# Haunt Newb Is Excited to Be Here



## epicreef (Sep 28, 2009)

Hi! I'm a newb from Az and I LOVE this site! I've always been interested in haunts but I assumed making life size props and such was best reserved for the pros - after spending some time looking thru this site and your user sites, I cannot wait to start!! My husband and I already have some large pumpkin forms drying in the garage, and we're deciding which corpsing method to start on (feel free to suggest your preferred beginner corpsing method). Anyways, I look forward to getting elbows deep into some really nasty scarecrows and skelly props!! You guys have totally inspired me!!


----------



## RoxyBlue (Oct 6, 2008)

Welcome to the Forum, epi!


----------



## The Creepster (Sep 18, 2009)

The fresher the corpse the better I always say....


----------



## Dixie (Feb 18, 2009)

Welcome to the forum, epi - we are glad you are here!!!


----------



## Fiend4Halloween (Aug 28, 2008)

Greetings haunter


----------



## sharpobject (May 7, 2008)

* [WORK TO COMPLETE] From the forum thread above, extract word for word the passage starting at "## epicreef (Sep" and ending at "totally inspired me!!".

* [STUDY MATERIAL]

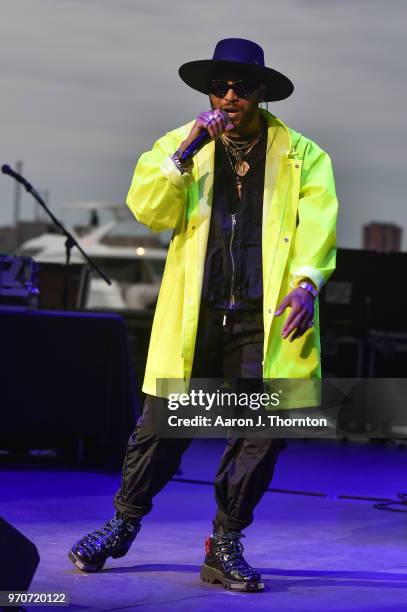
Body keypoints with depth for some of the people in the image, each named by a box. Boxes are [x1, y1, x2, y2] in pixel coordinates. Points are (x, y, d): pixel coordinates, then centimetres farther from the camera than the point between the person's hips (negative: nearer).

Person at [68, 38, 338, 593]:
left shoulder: (303, 156, 9)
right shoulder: (181, 144, 12)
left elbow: (317, 225, -3)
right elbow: (149, 210, -1)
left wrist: (307, 282, -21)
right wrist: (185, 151, -12)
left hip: (266, 319, 0)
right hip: (193, 317, 0)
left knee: (263, 432, -5)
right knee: (162, 424, 1)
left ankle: (225, 547, 10)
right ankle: (123, 525, 23)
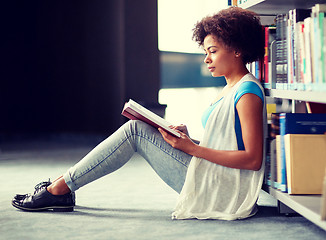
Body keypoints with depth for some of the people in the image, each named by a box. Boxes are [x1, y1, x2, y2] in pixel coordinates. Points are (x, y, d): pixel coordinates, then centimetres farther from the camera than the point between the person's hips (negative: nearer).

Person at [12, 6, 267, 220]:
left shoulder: (248, 93, -14)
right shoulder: (230, 89, 16)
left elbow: (253, 159, -22)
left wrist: (192, 148, -22)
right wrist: (185, 136, 2)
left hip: (218, 188, -9)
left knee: (135, 131, -11)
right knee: (137, 130, 6)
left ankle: (60, 189, -4)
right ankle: (62, 184, 6)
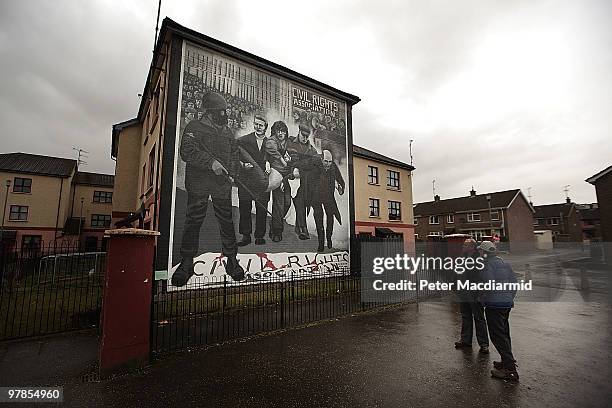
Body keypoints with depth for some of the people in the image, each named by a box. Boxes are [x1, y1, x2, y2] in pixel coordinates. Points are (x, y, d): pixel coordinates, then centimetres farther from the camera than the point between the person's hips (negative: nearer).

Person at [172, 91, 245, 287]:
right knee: (193, 221, -2)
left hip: (222, 184, 4)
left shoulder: (227, 132, 19)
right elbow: (187, 151, -10)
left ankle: (231, 260, 12)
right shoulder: (194, 127, 4)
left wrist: (231, 169, 8)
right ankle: (187, 262, 11)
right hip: (198, 183, -3)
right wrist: (211, 162, -21)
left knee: (226, 222, 3)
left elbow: (234, 152, 26)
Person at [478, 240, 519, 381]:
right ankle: (508, 361, 30)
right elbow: (514, 282, 15)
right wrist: (510, 297, 21)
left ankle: (510, 369, -3)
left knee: (498, 335, -4)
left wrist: (482, 299, -7)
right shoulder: (505, 264, 12)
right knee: (504, 333, 20)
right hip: (507, 303, 9)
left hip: (494, 304, -9)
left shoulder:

* [RESPONSE TO THE TASK]
## epicreef (Sep 28, 2009)

Hi! I'm a newb from Az and I LOVE this site! I've always been interested in haunts but I assumed making life size props and such was best reserved for the pros - after spending some time looking thru this site and your user sites, I cannot wait to start!! My husband and I already have some large pumpkin forms drying in the garage, and we're deciding which corpsing method to start on (feel free to suggest your preferred beginner corpsing method). Anyways, I look forward to getting elbows deep into some really nasty scarecrows and skelly props!! You guys have totally inspired me!!